Posted on: 12 March 2026 by Lucyna Podczaska in 2026 posts

An older woman with blonde short hair and glasses and a smart blazer smiling.
Dr Diane Swift OBE

On 13 February 2026, we had the pleasure of hosting Dr Diane Swift as part of our Reflective Practitioner module of the MA Education course. Awarded the OBE (Order of the British Empire) for her contributions to education, chair of Stoke and Staffordshire Teacher Education Collective (SSTEC), and a fellow of the Chartered College of Teaching, Diane walked us through her nuanced studies on professional knowledge and pedagogy.

Having inquired further into what stands behind teacher burnout, imposter syndrome and the worrying attrition of those who join the profession, Dr Diane brought to our attention the several issues regarding the understanding of pedagogy and professional knowledge on a fundamental level.

In the Department for Education’s Teaching Standards, where pedagogy is not mentioned once, what determines the success of teachers’ practice is the demonstration towards ‘knowing that’ and ‘knowing how’. But is that all it takes?

In the discussion on how teachers develop professional knowledge, Dr Diane evaluated the most common methods used to enhance the well-established practice of observation: reflection and reflexivity. Both profoundly known and widely-used as the leading ways of developing ‘classroom expertise’ and enhancing one's own professional practice, reflection invites one to mirror the practice of a more senior professional, and reflexivity encourages self-introspection in the moment of observation.

Yet one element not considered with enough attention in the case of either is context. Where mirroring can work successfully in a given time and setting, under a change of either, the practice learned could become utterly irrelevant. This is where diffraction, a physical metaphor used by Dr Diane, bridges the gap. As a wave that is not formed in the spot, it can be seen where it meets the sand, but far from the eye at the open sea, this method of reflective practice highlights that what happens in the classroom in a given moment is not independent of an array of factors that influence it. That includes the previous knowledge, experience and values of the observing teacher, together with those of the teacher being observed, but also of all those whose theories are being brought up during the lesson.

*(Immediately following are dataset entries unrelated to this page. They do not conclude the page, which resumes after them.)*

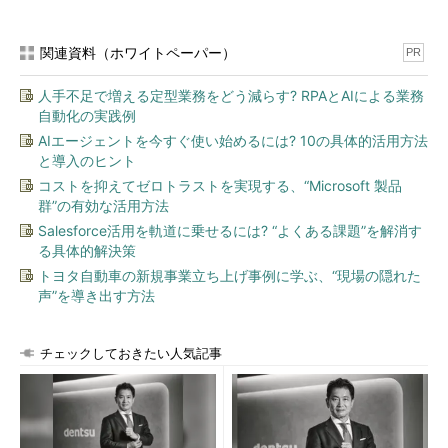
関連資料（ホワイトペーパー）
PR
人手不足で増える定型業務をどう減らす? RPAとAIによる業務
自動化の実践例
AIエージェントを今すぐ使い始めるには? 10の具体的活用方法
と導入のヒント
コストを抑えてゼロトラストを実現する、“Microsoft 製品
群”の有効な活用方法
Salesforce活用を軌道に乗せるには? “よくある課題”を解消す
る具体的解決策
トヨタ自動車の新規事業立ち上げ事例に学ぶ、“現場の隠れた
声”を導き出す方法
チェックしておきたい人気記事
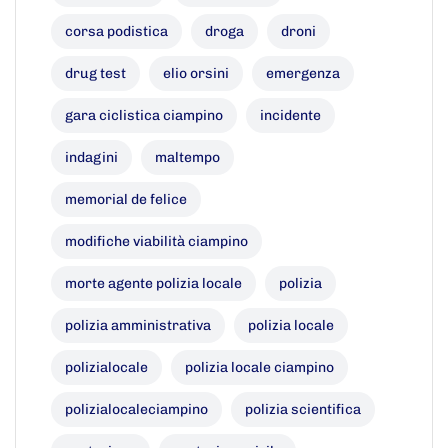
corsa podistica
droga
droni
drug test
elio orsini
emergenza
gara ciclistica ciampino
incidente
indagini
maltempo
memorial de felice
modifiche viabilità ciampino
morte agente polizia locale
polizia
polizia amministrativa
polizia locale
polizialocale
polizia locale ciampino
polizialocaleciampino
polizia scientifica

This contextual vastness of what happens in each classroom, signposts to Dr Diane’s comprehensive vision of pedagogy as a form of tacit knowledge, which connects content and context (and cannot be accessed by observation, reflection or reflexivity alone). In her understanding, tacit knowledge lies in neither of the two elements, but in the relation between them. With that, she stresses that whereas this tacit knowledge cannot be made explicit (as that process would be called tacit communication), the reasoning and logic behind what happens can, through open dialogue and the active use of questions starting with why.

As an emerging education professional, particularly interested in the fostering of curiosity in education, I found this guest lecture incredibly thought-provoking and interesting. Upon reflection on Dr Diane’s contributions, what bridges the gap between outermost and context-dependent professional knowledge, and one that goes beyond learned schemas, is, in fact, curiosity. Just as children who come to school with a plethora of questions, so do teachers, who, in the right environment, supported by the right systems, can more holistically grasp the essence of pedagogy and flourish in the profession. With that, education becomes more than teaching towards ‘knowing that’ and ‘knowing how’, as children are guided by more confident and empowered educators.

Once again, a massive thank you to Dr Diane Swift, who shared so much valuable insight with our cohort.